* [Excerpted text]
All of which covers what With the Lights Out is, but it doesn't cover whether the set is worthwhile, either as music or as a history lesson. For Nirvana fanatics, it certainly is. While the packaging is slightly irritating -- it opens lengthwise, making it a little difficult to navigate -- it is lovingly, carefully prepared, expertly sequenced and selected (each disc roughly corresponds to each of their three official albums, all following in chronological order), terrifically remastered, and given a book with plenty of rare photos, posters, and memorabilia replicated in the liner notes, along with a touching essay from Sonic Youth's Thurston Moore and a DVD filled with rare video, including a selection of songs filmed at a 1988 rehearsal at Krist Novoselic's mom's house, the public debut of "Teen Spirit," and a version of "Seasons in the Sun" recorded in a studio in Brazil. However, for listeners who are less dedicated, this set may not be quite as compelling as it initially seems. Listening to archival material like this, whether it's on an official release or a bootleg, is a bit of a chore, since it not only doesn't have the flow of a proper album, but the selections are chosen for historical reasons and therefore are interesting as curiosities as much as they are as full-fledged pieces of music. And that's the case here -- while there is much good music here, there isn't much that adds to Nirvana's legacy, nor is there much that's revelatory. To be sure, the demos are interesting, particularly when Cobain is testing different words to such well-known songs as "Teen Spirit" and "Rape Me," or performing such crushing, metallic rockers as "Serve the Servants" and "Very Ape" as acoustic numbers, but these are ultimately subtle differences that don't alter our understanding of the songs. Similarly, to hear the early, pre-Bleach band run through Led Zeppelin covers and formless but promising heavy rockers during the first portion of the set is worthwhile, if only to hear a great band in its embryonic stage, but it doesn't result in a disc that's likely to be played more than once or twice; it's for the historical record, but it's not necessarily musically significant, since it captures a band finding its voice, not immediately delivering undeniable music.

Dataset entries:

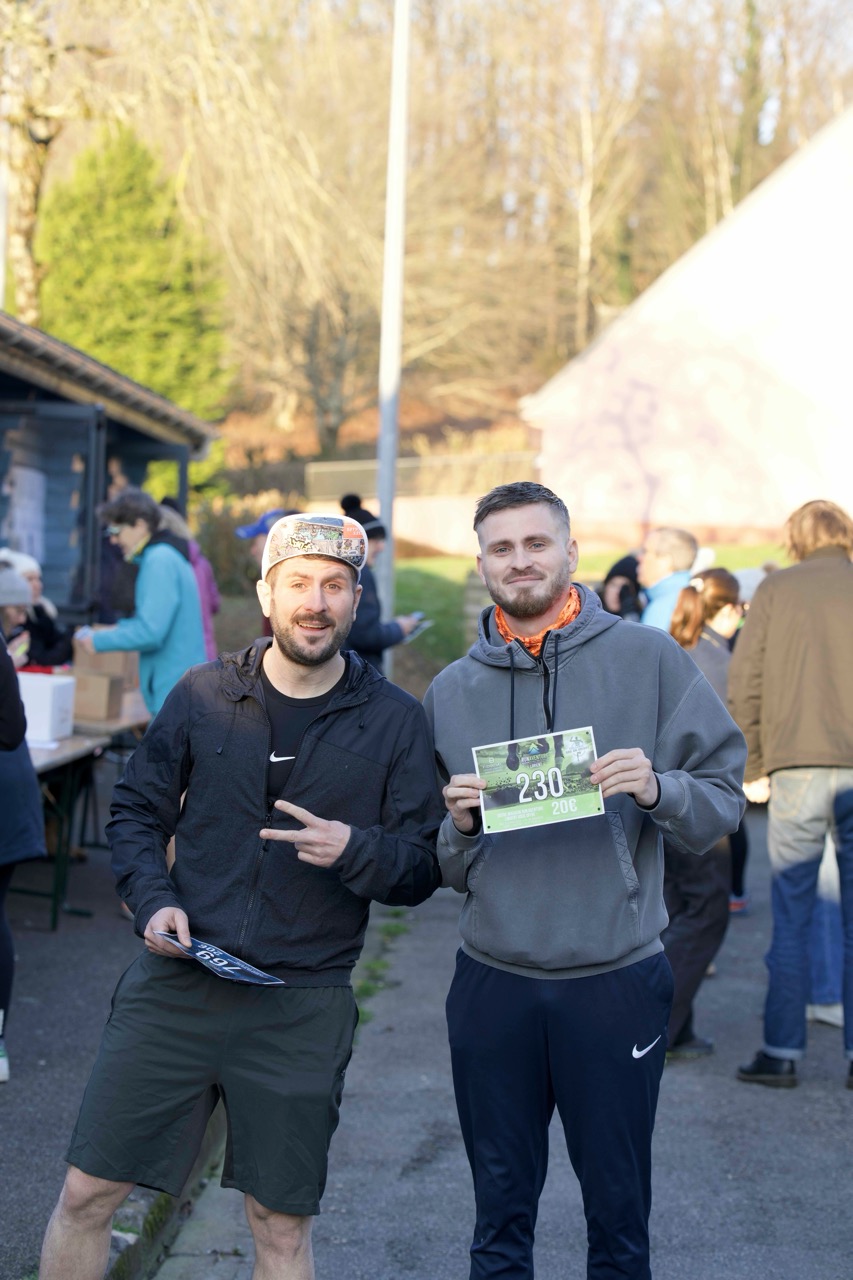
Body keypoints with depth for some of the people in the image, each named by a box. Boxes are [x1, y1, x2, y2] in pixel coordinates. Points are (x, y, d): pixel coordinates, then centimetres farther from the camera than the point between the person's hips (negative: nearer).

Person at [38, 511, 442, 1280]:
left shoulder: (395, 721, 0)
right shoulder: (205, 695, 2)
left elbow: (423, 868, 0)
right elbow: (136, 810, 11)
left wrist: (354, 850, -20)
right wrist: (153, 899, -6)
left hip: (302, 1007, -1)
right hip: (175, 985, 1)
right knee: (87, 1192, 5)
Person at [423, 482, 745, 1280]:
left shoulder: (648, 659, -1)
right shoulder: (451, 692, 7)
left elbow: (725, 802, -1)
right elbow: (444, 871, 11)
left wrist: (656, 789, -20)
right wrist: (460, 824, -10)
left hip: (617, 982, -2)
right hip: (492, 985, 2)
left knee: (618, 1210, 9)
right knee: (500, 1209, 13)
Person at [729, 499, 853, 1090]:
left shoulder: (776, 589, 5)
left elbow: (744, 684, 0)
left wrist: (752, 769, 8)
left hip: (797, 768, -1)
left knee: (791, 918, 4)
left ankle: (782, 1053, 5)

==

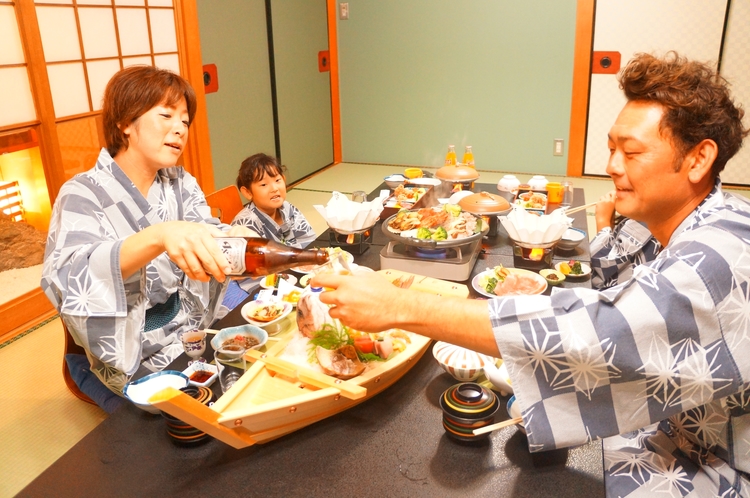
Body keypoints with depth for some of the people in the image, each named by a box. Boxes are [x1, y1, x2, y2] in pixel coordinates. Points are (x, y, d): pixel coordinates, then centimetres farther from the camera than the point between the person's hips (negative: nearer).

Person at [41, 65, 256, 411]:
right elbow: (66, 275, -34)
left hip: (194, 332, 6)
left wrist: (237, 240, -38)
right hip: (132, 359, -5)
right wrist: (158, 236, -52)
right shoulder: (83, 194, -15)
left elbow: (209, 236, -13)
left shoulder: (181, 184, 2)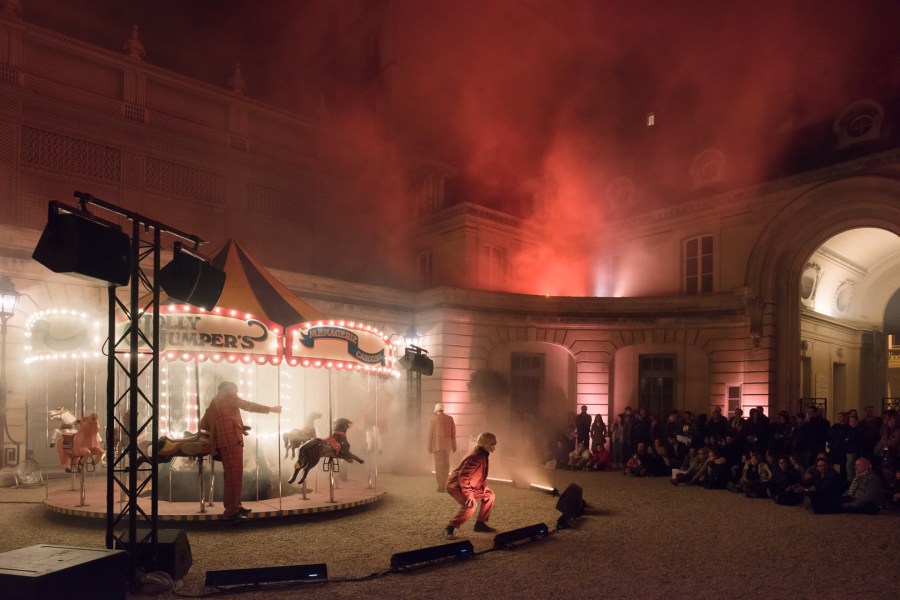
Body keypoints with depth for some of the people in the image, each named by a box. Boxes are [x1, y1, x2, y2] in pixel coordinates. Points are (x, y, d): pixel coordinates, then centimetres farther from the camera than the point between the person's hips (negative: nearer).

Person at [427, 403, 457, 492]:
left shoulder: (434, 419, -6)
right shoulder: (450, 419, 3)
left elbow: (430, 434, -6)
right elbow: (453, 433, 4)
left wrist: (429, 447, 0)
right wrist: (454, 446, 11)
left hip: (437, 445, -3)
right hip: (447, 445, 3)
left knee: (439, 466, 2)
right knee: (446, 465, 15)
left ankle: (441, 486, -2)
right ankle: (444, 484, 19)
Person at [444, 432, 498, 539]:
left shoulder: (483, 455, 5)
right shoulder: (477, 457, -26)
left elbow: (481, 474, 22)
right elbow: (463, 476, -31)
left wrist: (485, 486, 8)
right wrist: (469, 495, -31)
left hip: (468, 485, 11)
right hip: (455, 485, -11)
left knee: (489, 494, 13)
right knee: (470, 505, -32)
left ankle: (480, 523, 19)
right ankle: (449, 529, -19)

* * *

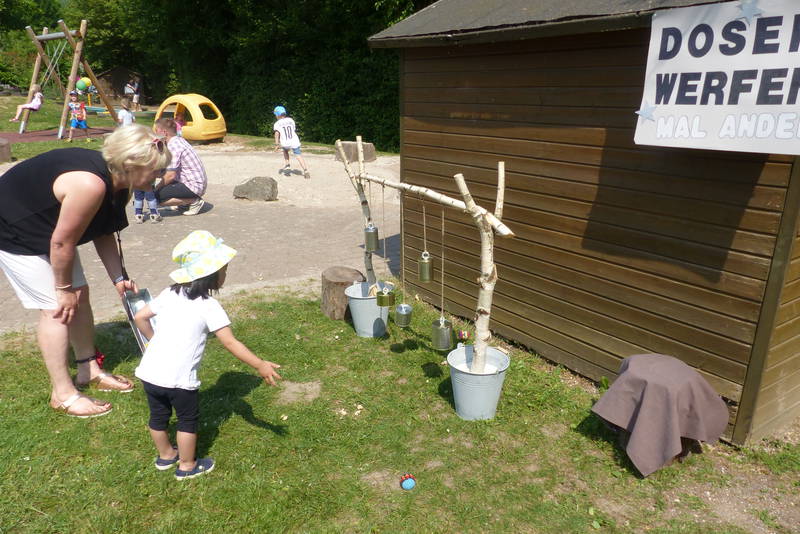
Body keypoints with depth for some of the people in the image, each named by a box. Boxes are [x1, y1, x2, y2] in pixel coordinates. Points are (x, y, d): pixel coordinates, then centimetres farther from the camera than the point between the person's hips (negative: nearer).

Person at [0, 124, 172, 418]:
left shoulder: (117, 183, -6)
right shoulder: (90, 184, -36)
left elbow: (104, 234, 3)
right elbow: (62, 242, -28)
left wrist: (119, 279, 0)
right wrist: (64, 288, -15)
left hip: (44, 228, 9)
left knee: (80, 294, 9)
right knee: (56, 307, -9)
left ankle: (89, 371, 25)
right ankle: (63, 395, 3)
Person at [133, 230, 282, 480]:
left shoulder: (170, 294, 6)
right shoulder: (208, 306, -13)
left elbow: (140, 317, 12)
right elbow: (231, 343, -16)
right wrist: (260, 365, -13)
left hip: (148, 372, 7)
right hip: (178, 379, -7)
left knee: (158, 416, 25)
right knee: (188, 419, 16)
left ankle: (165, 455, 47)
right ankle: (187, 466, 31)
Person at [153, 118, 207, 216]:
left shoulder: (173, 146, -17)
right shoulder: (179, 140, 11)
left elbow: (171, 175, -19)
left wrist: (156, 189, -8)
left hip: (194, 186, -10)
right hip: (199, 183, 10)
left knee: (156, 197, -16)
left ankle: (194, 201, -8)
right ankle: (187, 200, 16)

* [Activities]
A. According to the With the Lights Out review, why is listening to archival material a bit of a chore?
B. In the With the Lights Out review, who wrote the essay included in the set's book?
C. Continue the With the Lights Out review from its final sentence.

* [Written answers]
A. It lacks the flow of a proper album. The selections are also chosen for historical reasons, so they are interesting as curiosities as much as they are as full-fledged pieces of music.

B. Sonic Youth's Thurston Moore.

C.
A handful of songs on With the Lights Out do qualify as both historically interesting and significant music, and these are mainly the songs that were completed and saw official release, or were heavily bootlegged because they were close to release. They include: the Nevermind outtakes "Verse Chorus Verse" and "Old Age"; the 1992 non-LP single "Oh the Guilt" and the "Lithium" B-side "Curmudgeon"; the compilation tracks "I Hate Myself and I Want to Die" (originally released on The Beavis and Butt-Head Experience) and "Sappy" (originally released on No Alternative, where it was titled "Verse Chorus Verse"); the solo acoustic demos of the unreleased songs "Do Re Mi" and "You Know You're Right" (the electric version, initially released on the hits compilation Nirvana, is not present here). That's eight songs. That's not to say that the rest of the box set is filler, since it isn't -- as far as unreleased demos and alternate takes from a major band go, it's interesting stuff. It's just that Nirvana's outtakes -- unlike Bob Dylan's, the Velvet Underground's, or the Beatles' -- are footnotes to their story, not part of their main narrative. As long as this is understood, nobody who gets this box set should be disappointed, since it is as good as it could possibly be.